Check each line below for "train" and give the count of those that have it, nothing else.

########

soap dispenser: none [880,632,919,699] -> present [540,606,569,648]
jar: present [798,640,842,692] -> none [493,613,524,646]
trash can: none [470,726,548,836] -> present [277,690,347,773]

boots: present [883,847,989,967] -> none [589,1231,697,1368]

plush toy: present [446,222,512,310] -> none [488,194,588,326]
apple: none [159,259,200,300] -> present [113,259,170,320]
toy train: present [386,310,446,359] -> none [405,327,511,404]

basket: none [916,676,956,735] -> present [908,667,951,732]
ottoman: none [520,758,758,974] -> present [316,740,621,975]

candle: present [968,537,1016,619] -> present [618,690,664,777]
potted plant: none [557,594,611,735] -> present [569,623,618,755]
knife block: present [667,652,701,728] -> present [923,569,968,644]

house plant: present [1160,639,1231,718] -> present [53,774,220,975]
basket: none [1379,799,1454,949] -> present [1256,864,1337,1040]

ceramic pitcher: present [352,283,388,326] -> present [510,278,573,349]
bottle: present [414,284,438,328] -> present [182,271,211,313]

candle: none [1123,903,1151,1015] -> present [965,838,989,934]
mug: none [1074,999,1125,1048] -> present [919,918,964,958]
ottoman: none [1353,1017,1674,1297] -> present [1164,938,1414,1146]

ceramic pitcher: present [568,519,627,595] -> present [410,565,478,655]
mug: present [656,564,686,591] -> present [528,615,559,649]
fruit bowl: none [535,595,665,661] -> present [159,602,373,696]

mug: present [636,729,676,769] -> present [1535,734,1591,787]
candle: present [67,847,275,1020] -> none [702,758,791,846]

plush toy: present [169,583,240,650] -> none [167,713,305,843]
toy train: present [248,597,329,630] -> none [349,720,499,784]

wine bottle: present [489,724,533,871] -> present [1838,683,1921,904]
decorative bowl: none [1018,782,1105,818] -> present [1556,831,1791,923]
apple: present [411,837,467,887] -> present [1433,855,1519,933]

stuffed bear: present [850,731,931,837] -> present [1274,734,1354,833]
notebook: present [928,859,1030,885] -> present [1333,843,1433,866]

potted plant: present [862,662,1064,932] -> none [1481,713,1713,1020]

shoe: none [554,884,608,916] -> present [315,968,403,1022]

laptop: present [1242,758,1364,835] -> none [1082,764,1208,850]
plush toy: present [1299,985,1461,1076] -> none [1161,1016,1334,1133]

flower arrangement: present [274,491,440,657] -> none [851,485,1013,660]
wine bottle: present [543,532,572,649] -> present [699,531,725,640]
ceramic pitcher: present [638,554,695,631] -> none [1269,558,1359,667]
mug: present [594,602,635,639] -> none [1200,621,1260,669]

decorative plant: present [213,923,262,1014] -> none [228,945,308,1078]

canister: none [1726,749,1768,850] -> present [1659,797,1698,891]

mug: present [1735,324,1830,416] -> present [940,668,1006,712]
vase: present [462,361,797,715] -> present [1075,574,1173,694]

########

▸ **Answer space**: 2